A data cruncher bites the dust

I know this post is gonna get me into trouble, but frankly - I don't care. I've been called a zealot, a bigot and lots of other names I didn't know about. I thank the people who threw those curses to my head, because without them I wouldn't have been able to expand my vocabulary with all these lofty insults.

Ok, why this lengthy introduction. Well, it's easy: FOSS programs didn't work for me. Ok, now I've said it. But it's the truth. You have to know that I'm a Configuration Manager and those guys do a lot of data crunching because their main job is to produce reports. And like it or not, but the main format they're processing and producing is MS-Excel. Users that want to have their data imported provide MS-Excel sheets and that's also the format they want to have in return.

The backend is an entirely different story. I've worked with Oracle, MySQL and SQL server backends. I use my own PHP toolkit and changing the backend is pretty trivial. I don't even care whether they're running IIS or Apache, Linux or Windows. Hell, if it doesn't perform there's always more hardware. Not my problem. I'm very particular about PHP for obvious reasons, since I don't want to throw away my code nor want to be tied to a single platform - don't get me started on Mono.

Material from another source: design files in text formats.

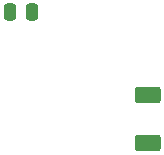
<source format=gbr>
%TF.GenerationSoftware,KiCad,Pcbnew,(6.0.0-0)*%
%TF.CreationDate,2022-04-04T00:05:55-05:00*%
%TF.ProjectId,SmartNeonPSU,536d6172-744e-4656-9f6e-5053552e6b69,rev?*%
%TF.SameCoordinates,Original*%
%TF.FileFunction,Paste,Bot*%
%TF.FilePolarity,Positive*%
%FSLAX46Y46*%
G04 Gerber Fmt 4.6, Leading zero omitted, Abs format (unit mm)*
G04 Created by KiCad (PCBNEW (6.0.0-0)) date 2022-04-04 00:05:55*
%MOMM*%
%LPD*%
G01*
G04 APERTURE LIST*
G04 Aperture macros list*
%AMRoundRect*
0 Rectangle with rounded corners*
0 $1 Rounding radius*
0 $2 $3 $4 $5 $6 $7 $8 $9 X,Y pos of 4 corners*
0 Add a 4 corners polygon primitive as box body*
4,1,4,$2,$3,$4,$5,$6,$7,$8,$9,$2,$3,0*
0 Add four circle primitives for the rounded corners*
1,1,$1+$1,$2,$3*
1,1,$1+$1,$4,$5*
1,1,$1+$1,$6,$7*
1,1,$1+$1,$8,$9*
0 Add four rect primitives between the rounded corners*
20,1,$1+$1,$2,$3,$4,$5,0*
20,1,$1+$1,$4,$5,$6,$7,0*
20,1,$1+$1,$6,$7,$8,$9,0*
20,1,$1+$1,$8,$9,$2,$3,0*%
G04 Aperture macros list end*
%ADD10RoundRect,0.250000X0.250000X0.475000X-0.250000X0.475000X-0.250000X-0.475000X0.250000X-0.475000X0*%
%ADD11RoundRect,0.249999X0.850001X-0.450001X0.850001X0.450001X-0.850001X0.450001X-0.850001X-0.450001X0*%
G04 APERTURE END LIST*
D10*
%TO.C,C2*%
X143950000Y-84950000D03*
X142050000Y-84950000D03*
%TD*%
D11*
%TO.C,C21*%
X153722317Y-96050000D03*
X153722317Y-91950000D03*
%TD*%
M02*

</source>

Anyway, where I'm currently working I have an entire LAMP stack at my disposal. Today, my schedule was empty so I decided to work from the comfort of my home. There were several odd jobs I had to do. The first one was to create three Change Requests on the CMDB datamodel. I always use LyX, so that job was quickly done. The next one was to produce two reports from four tables. I had dumped those into MS-Excel using PHPMyAdmin the previous day. PHPMyAdmin may have its quirks, but it works fast and reliable. No problems there.

Now I usually use MS-Access to produce those reports, but I don't have that one on my Linux box. So I decided to give OpenOffice Base 2.4.0 a go. It wanted me to load the spreadsheets in OpenOffice Calc and then paste the sheets into OOo Base. I found that a rather peculiar and somewhat slow procedure, but it worked alright. Making the reports was a little awkward, because I was not too familiar with the program, but went very well. When I was satisfied, I wanted to dump the reports into an MS-Excel sheet. And there it went terribly wrong..

My KDE 3.5 desktop froze. It froze even so bad that I had no control whatsoever. I waited for several minutes. Nothing happened. You have to know that I was a Configuration Manager at a major bank in the Netherlands for several years. I processed datasets with hundreds of thousands of records. This was a tiny dataset in comparison. Just a few thousand records. that's nothing. In the end I killed it - I still have an old skool Wyse serial terminal connected to my machine - and did something I never wanted to do: I put the OOo database on a memory stick and booted my employers WinXP laptop. That's the truth.

I hoped that maybe OOo on the WinXP desktop was a little better. No way. It froze again. I still saw some activity and waited. I waited a long time. It came back with 4096 rows. That's not enough, I needed 5150 rows (including the header). This would not do. In the end, I started MS-Access, read in the tables and produced the report. Nuff said. 20 minutes later I was done. It was infuriating!

First of all, if you spend so much time imitating MS-Access why can't you produce something that doesn't need a DDE server to export its files. It's easy! Even my 4tH compiler offers simple native MS-Excel export functions! Make it CVS, like Kexi or Knoda, I don't care! But just that? Impossible! Who produced that? Sun? IBM? Aren't they ashamed? If I were to work for government agencies that only offer OOo I couldn't get my work done! My goodness.. Microsoft saved the day.. I thought I would never see the day..

In the end, WinXP wouldn't release the memory stick. I found out why when I turned off the machine: the DDE server was still running for some reason. That's Microsoft behavior, folks! No, I won't blame Microsoft for that, I'm sure it was OOo which left that thing running.

On the other hand, I also had to create a presentation and used OOo Impress for that. It worked pretty nice, I exported the thing to PDF (I don't like presentation programs anyway, Acrobat Reader is so much easier) and I was done.

The verdict? I won't touch OOo Base with a pole anymore. It looks very nice, but it doesn't handle real world workloads. I have to try Kexi and Knoda and give this post a followup. I sincerely hope it will be much better than my latest experiences, because I can't allow myself to lose valuable time over this. When I'm working at home, I simply don't have the time for experiments: I need things that just work. Like LyX. Like OOo Impress. The only way to beat the system is to do better than the system. OOo Base just falls short.

Ok, it's true, I admit: I'm a Microsoft cshill. Sigh..